By 1996, Emacspeak was the only piece of adaptive technology I used; in fall of 1995, I had moved to Adobe Systems from DEC Research to focus on enhancing the Portable Document Format (PDF) to make PDF content repurposable. Between 1996 and 1998, I was primarily focused on electronic document formats — I took this opportunity to step back and evaluate what I had built as an auditory interface within Emacspeak. This retrospect proved extremely useful in gaining a sense of perspective and led to formalizing the high-level concept of Conversational Gestures and structured browsing/searching as a means of thinking about user interfaces.

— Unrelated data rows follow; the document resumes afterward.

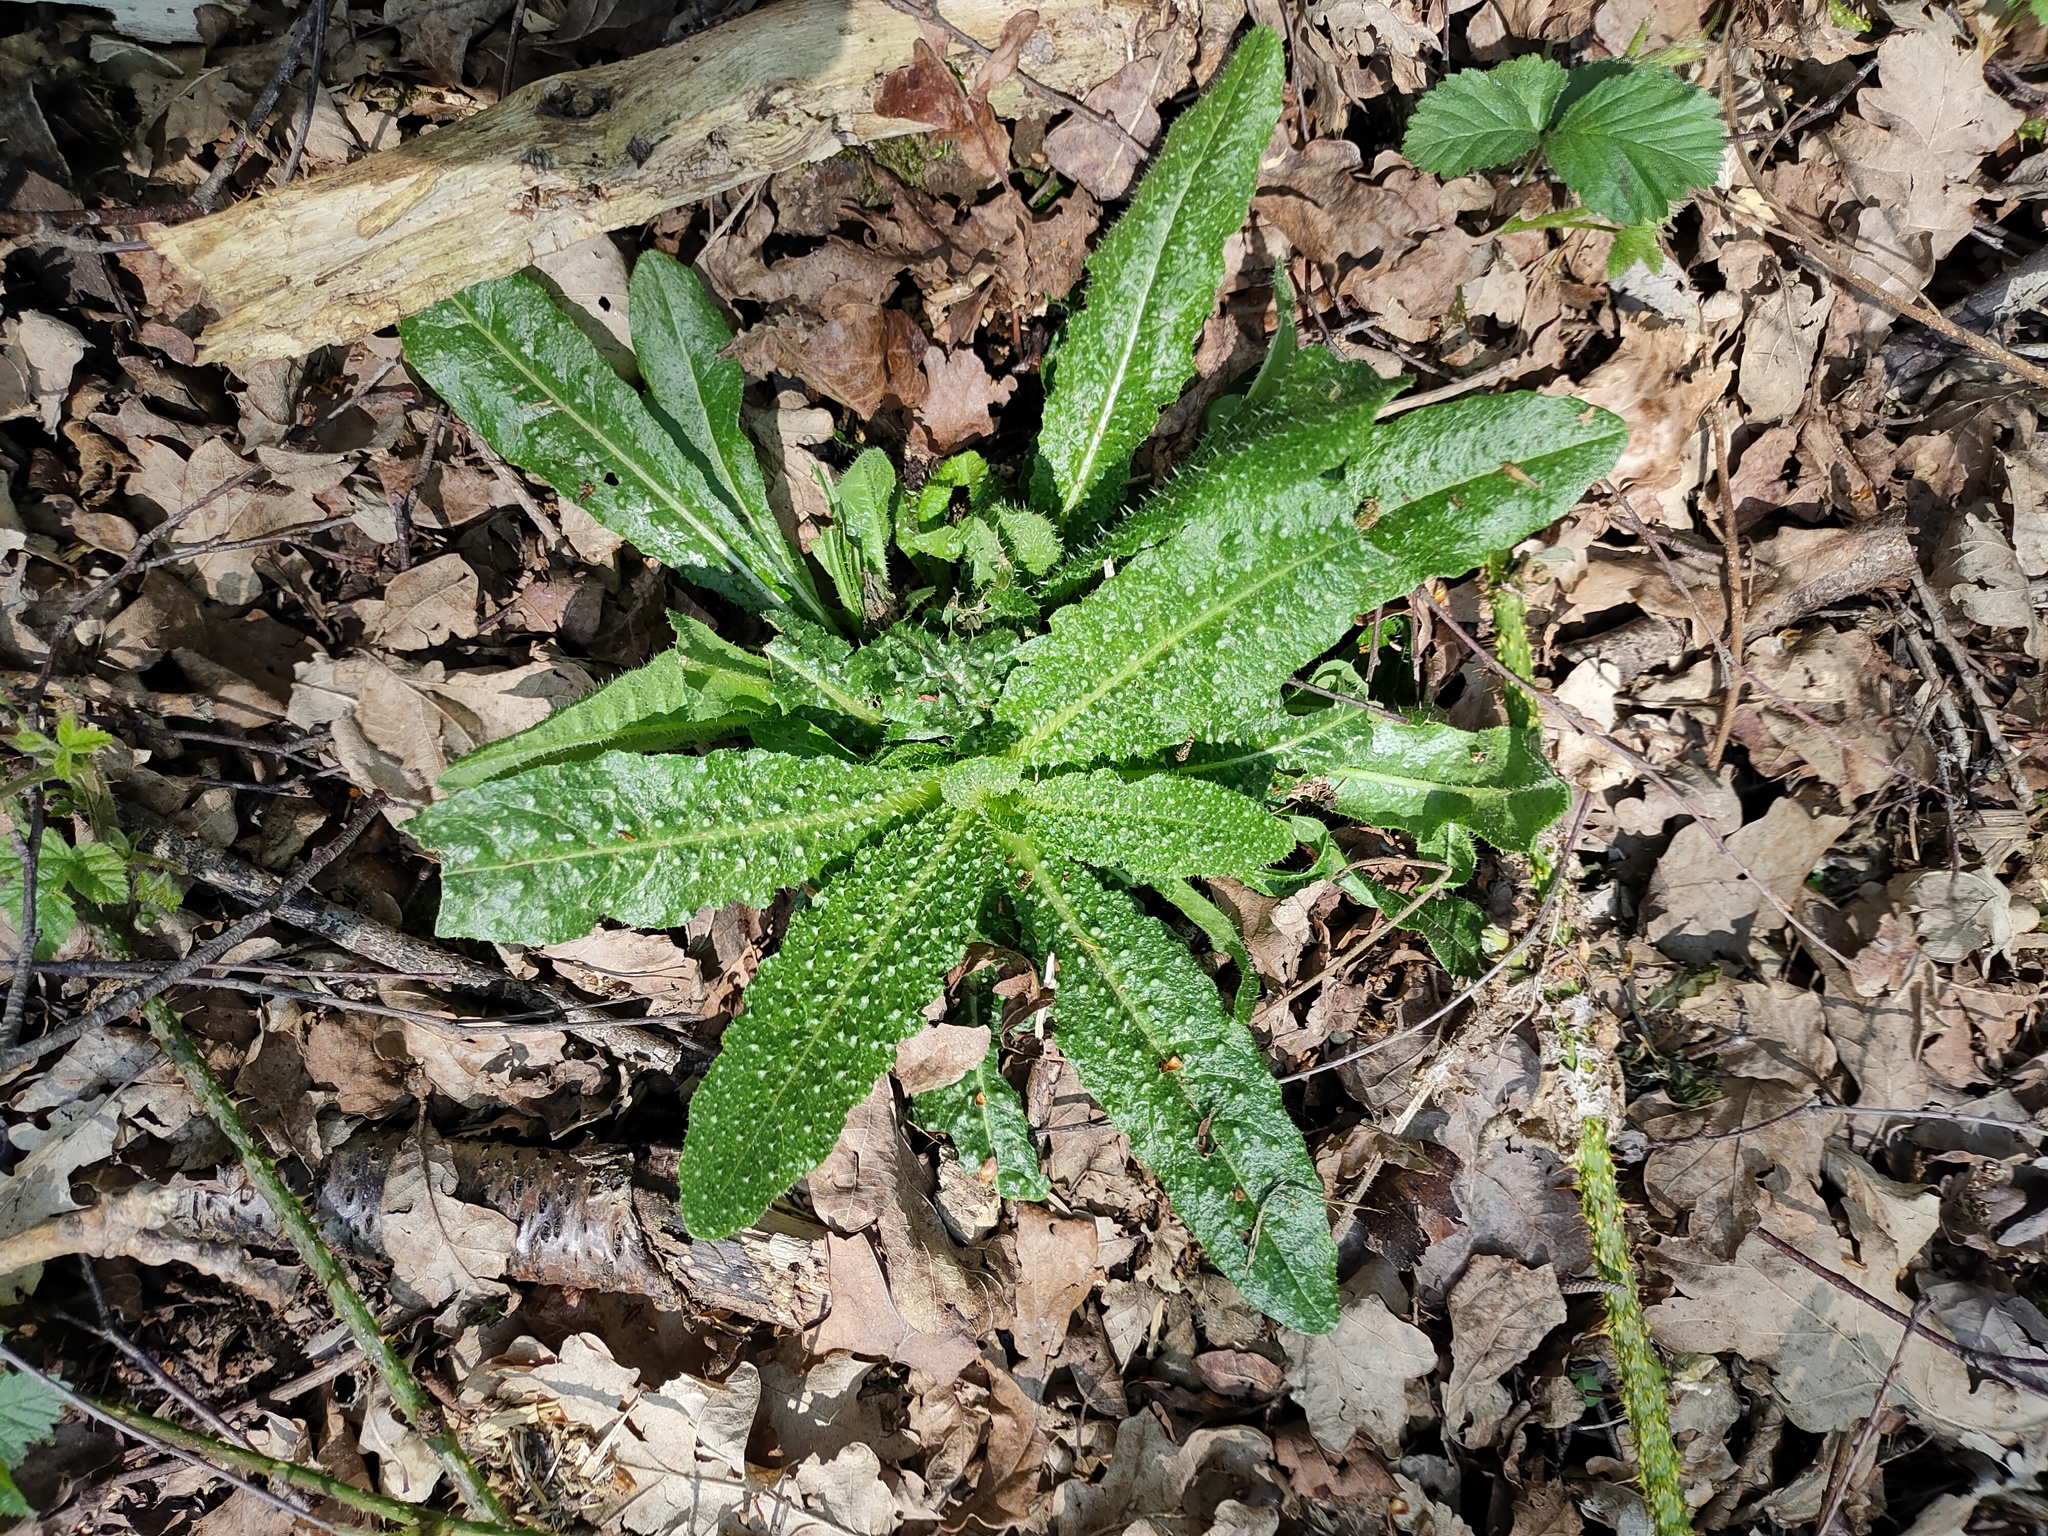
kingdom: Plantae
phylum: Tracheophyta
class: Magnoliopsida
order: Asterales
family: Asteraceae
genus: Helminthotheca
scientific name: Helminthotheca echioides
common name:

By now, Emacspeak was a complete environment — I formalized what it provided under the moniker Complete Audio Desktop. The fully integrated user experience allowed me to move forward with respect to defining interaction models that were highly optimized to eyes-free interaction — as an example, see how Emacspeak interfaces with modes like dired (Directory Editor) for browsing and manipulating the filesystem, or proced (Process Editor) for browsing and manipulating running processes. Emacs’ integration with ispell for spell checking, as well as its various completion facilities ranging from minibuffer completion to other forms of dynamic completion while typing text provided more opportunities for creating innovative forms of eyes-free interaction. With respect to what had gone before (and is still par for the course as far as traditional screen-readers are concerned), these types of highly dynamic interfaces present a challenge. For example, consider handling a completion interface using a screen-reader that is speaking the visual display. There is a significant challenge in deciding what to speak e.g., when presented with a list of completions, the currently typed text, and the default completion, which of these should you speak, and in what order? The problem gets harder when you consider that the underlying semantics of these items is generally not available from examining the visual presentation in a consistent manner. By having direct access to the underlying information being presented, Emacspeak had a leg up with respect to addressing the higher-level question — when you do have access to this information, how do you present it effectively in an eyes-free environment? For this and many other cases of dynamic interaction, a combination of audio formatting, auditory icons, and the ability to synthesize succinct messages from a combination of information items — rather than having to forcibly speak each item as it is rendered visually provided for highly efficient eyes-free interaction.
This was also when I stepped back to build out Emacspeak’s table browsing facilities — see the online Emacspeak documentation for details on Emacspeak’s table browsing functionality which continues to remain one of the richest collection of end-user affordances for working with two-dimensional data.